Slicing uses the symbol : to access to part of a list:
>>> list[first index:last index:step]
>>> list[:]
>>> a = [0, 1, 2, 3, 4, 5]
[0, 1, 2, 3, 4, 5]
>>> a[2:]
[2, 3, 4, 5]
>>> a[:2]
[0, 1]
>>> a[2:-1]
[2, 3, 4]
By default the first index is 0, the last index is the last one..., and the step is 1. The step is optional. So the following slicing are equivalent:
>>> a = [1, 2, 3, 4, 5, 6, 7, 8]
>>> a[:]
[1, 2, 3, 4, 5, 6, 7, 8]
>>> a[::1]
[1, 2, 3, 4, 5, 6, 7, 8]
>>> a[0::1]
[1, 2, 3, 4, 5, 6, 7, 8]
Traditionally, a piece of code that loops over a sequence could be written as follows:
>>> evens = []
>>> for i in range(10):
... if i % 2 == 0:
... evens.append(i)
>>> evens
[0, 2, 4, 6, 8]
This may work, but it actually makes things slower for Python because the interpreter works on each loop to determine what part of the sequence has to be changed.

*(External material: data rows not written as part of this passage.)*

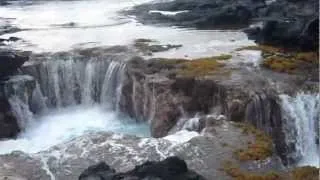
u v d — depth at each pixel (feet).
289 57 134.72
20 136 123.95
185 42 156.15
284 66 127.44
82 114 133.39
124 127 125.59
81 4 230.89
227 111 112.78
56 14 207.10
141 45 151.33
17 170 86.48
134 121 129.18
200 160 89.30
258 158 90.63
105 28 177.06
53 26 182.50
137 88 127.13
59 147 94.63
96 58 138.00
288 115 114.01
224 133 99.50
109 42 155.94
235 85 116.57
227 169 86.58
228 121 106.32
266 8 176.65
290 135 113.80
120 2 232.73
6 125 123.34
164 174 75.92
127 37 163.02
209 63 130.52
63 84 138.10
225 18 180.65
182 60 133.80
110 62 135.85
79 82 138.62
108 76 135.33
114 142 95.61
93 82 137.90
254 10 180.24
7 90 128.16
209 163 88.43
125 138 97.35
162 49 147.13
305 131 114.73
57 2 238.27
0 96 126.11
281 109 113.70
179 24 181.98
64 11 213.87
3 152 112.27
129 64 132.36
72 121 129.59
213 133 99.25
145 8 212.43
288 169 91.30
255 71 126.00
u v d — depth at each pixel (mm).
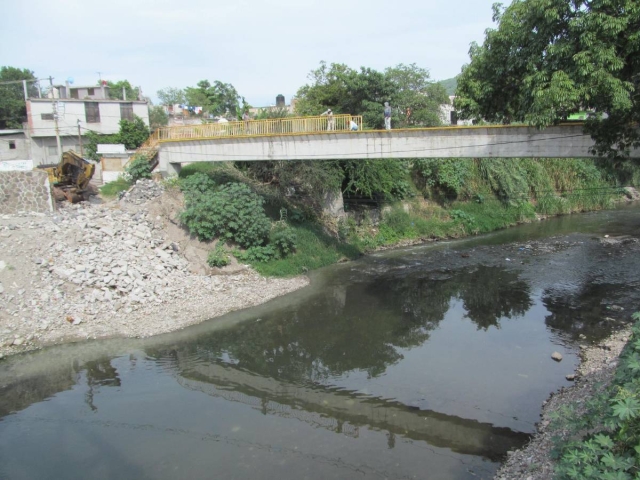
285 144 21875
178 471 9023
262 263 21406
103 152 30656
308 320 16891
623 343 13539
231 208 20844
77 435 10258
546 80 13656
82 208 22547
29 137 36000
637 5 12180
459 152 18531
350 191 28203
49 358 13656
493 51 15891
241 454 9539
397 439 9984
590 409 7332
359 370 13273
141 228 20688
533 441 9516
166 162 25312
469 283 20719
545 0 13500
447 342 14891
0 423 10734
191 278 19047
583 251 25109
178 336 15297
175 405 11492
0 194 21000
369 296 19375
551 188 37625
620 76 13219
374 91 31406
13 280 16000
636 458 5344
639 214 35656
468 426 10320
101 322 15547
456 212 31531
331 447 9750
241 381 12773
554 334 15016
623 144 14758
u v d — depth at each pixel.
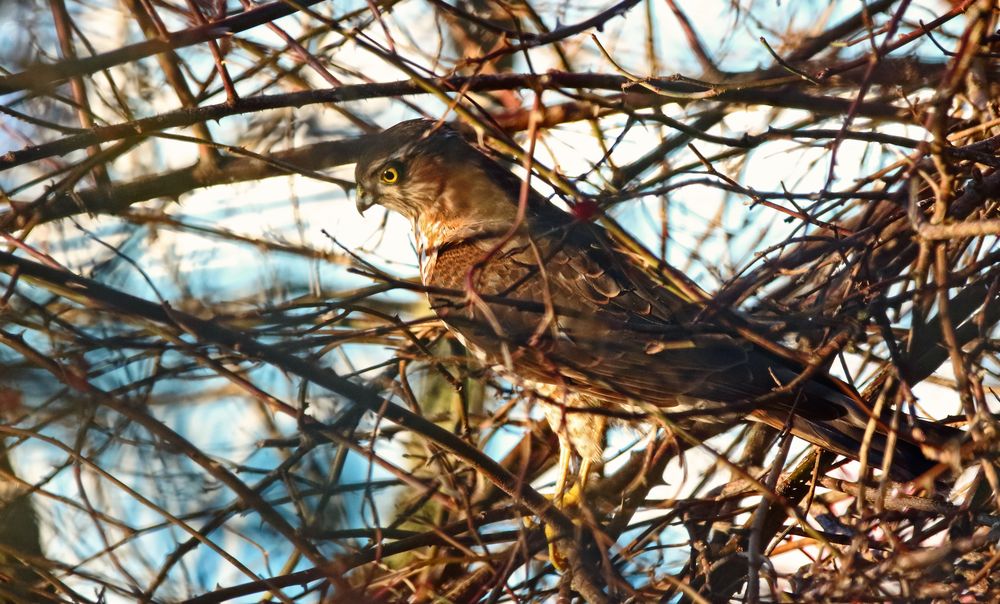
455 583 9.38
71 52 9.48
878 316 7.36
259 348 7.19
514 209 10.88
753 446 9.53
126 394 7.85
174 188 10.50
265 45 10.59
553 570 9.27
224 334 7.15
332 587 8.12
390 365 9.59
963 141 9.05
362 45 7.64
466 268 10.41
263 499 7.74
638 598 7.27
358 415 8.46
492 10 11.02
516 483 8.03
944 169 6.77
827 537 8.27
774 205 7.66
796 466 9.08
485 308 6.87
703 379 8.88
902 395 7.19
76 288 7.15
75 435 8.34
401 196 11.13
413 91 8.62
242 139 11.08
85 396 7.80
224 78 8.95
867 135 8.19
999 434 6.70
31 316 7.91
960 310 8.66
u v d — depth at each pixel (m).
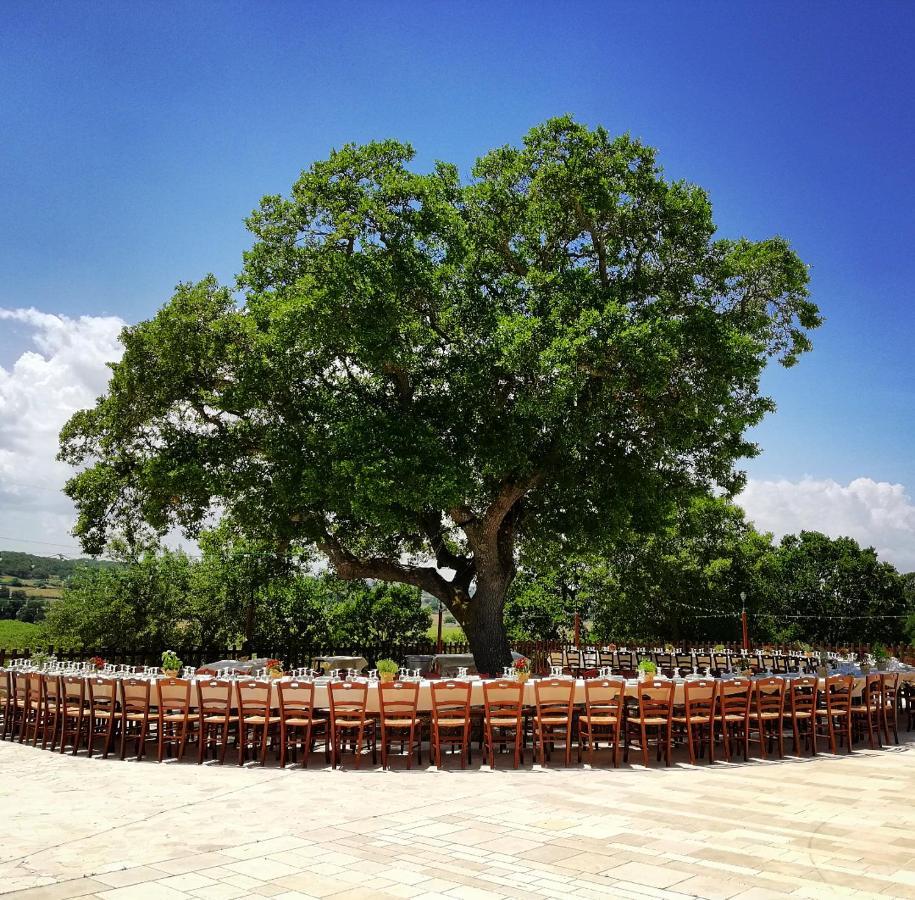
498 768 10.53
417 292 15.71
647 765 10.74
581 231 17.03
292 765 10.71
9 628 43.94
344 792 8.80
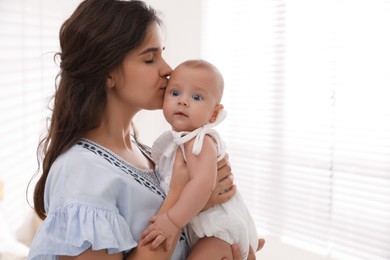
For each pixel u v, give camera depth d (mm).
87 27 1055
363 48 2023
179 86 1125
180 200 1042
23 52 3205
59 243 945
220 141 1162
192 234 1189
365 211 2078
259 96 2475
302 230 2336
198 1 2709
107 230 961
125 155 1189
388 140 1986
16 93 3209
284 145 2391
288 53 2326
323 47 2164
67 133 1097
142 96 1121
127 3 1099
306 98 2271
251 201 2561
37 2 3174
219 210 1160
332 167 2184
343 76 2105
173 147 1151
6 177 3158
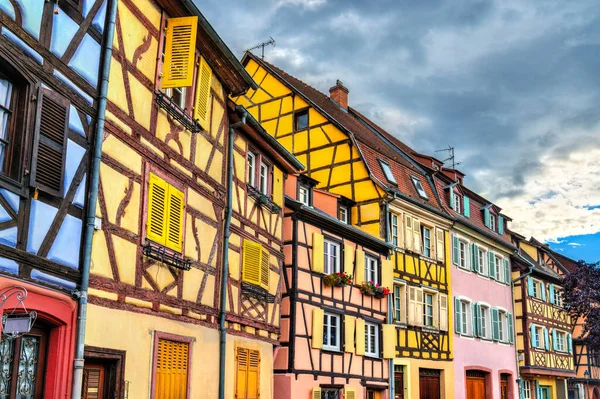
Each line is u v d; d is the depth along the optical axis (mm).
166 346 10375
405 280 21734
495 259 28750
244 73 12945
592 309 29891
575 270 30781
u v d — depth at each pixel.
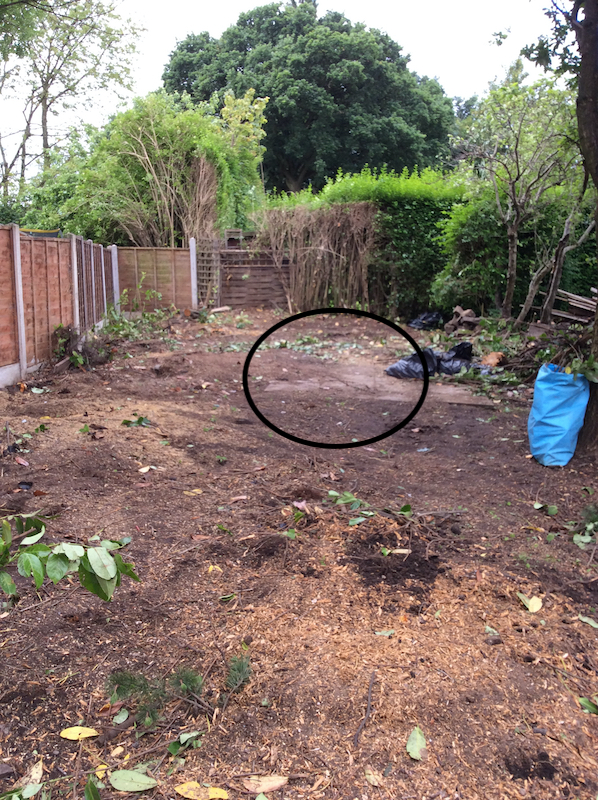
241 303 16.61
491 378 8.73
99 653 2.66
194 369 9.33
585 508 4.32
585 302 11.55
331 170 33.47
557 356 6.48
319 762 2.11
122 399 7.27
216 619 2.94
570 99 10.02
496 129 10.95
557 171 10.83
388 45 34.81
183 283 15.81
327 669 2.57
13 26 16.42
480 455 5.73
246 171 21.47
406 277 15.35
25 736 2.22
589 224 11.86
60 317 9.56
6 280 7.50
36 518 2.00
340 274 16.00
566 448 5.27
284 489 4.65
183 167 17.03
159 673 2.55
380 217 15.21
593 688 2.56
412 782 2.04
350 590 3.23
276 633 2.83
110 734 2.24
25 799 1.94
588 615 3.12
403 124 32.22
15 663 2.56
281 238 16.33
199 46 37.09
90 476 4.65
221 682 2.51
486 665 2.65
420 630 2.91
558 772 2.10
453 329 12.68
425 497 4.65
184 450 5.49
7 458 4.84
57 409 6.55
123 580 3.23
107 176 16.95
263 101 20.94
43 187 19.73
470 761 2.13
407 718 2.32
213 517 4.07
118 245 17.69
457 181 12.30
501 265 12.81
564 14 5.14
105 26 19.48
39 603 2.99
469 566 3.54
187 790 1.97
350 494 4.43
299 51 32.06
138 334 12.20
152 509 4.13
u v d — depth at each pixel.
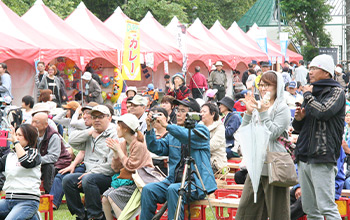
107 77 22.19
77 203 7.76
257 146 5.73
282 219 5.93
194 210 6.70
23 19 19.95
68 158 8.88
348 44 46.81
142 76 26.94
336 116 5.74
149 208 6.67
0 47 17.16
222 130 8.16
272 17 47.56
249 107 5.82
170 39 25.83
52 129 8.69
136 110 8.93
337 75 27.08
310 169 5.81
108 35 22.56
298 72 27.88
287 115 5.83
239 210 6.11
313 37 45.88
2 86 16.64
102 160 7.79
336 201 7.12
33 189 6.40
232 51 29.64
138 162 7.04
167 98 9.99
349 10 47.31
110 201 7.11
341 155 7.04
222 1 57.47
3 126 10.33
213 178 6.64
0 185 8.97
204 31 30.03
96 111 7.76
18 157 6.25
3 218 6.40
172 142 6.76
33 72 19.88
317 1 44.69
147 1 44.00
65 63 21.44
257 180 5.73
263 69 22.72
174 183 6.68
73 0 44.59
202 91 24.53
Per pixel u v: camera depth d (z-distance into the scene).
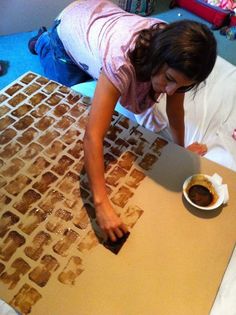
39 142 0.99
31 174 0.92
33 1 1.98
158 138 1.05
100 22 1.19
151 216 0.88
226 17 2.40
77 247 0.81
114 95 0.86
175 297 0.76
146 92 0.99
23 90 1.12
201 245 0.84
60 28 1.43
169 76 0.76
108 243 0.82
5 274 0.75
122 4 2.34
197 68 0.71
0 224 0.82
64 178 0.92
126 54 0.83
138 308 0.73
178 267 0.80
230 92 1.52
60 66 1.70
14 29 2.08
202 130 1.42
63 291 0.74
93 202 0.88
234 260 0.86
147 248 0.82
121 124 1.07
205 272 0.80
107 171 0.95
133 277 0.77
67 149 0.98
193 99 1.42
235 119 1.44
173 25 0.75
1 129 1.00
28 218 0.84
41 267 0.77
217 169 0.99
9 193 0.88
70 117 1.06
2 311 0.69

A list comprehension is the correct answer:
>>> [i for i in range(10) if i % 2 == 0]
[0, 2, 4, 6, 8]
Besides the fact that it is more efficient, it is also shorter and involves fewer elements.
>>> li = [1, 2]
>>> [elem*2 for elem in li if elem>1]
[4]
The Python documentation gives an example of how to use lists as stacks, that is a last-in, first-out data structures (LIFO).
An item can be added to a list by using the append() method. The last item can be removed from the list by using the pop() method without passing any index to it.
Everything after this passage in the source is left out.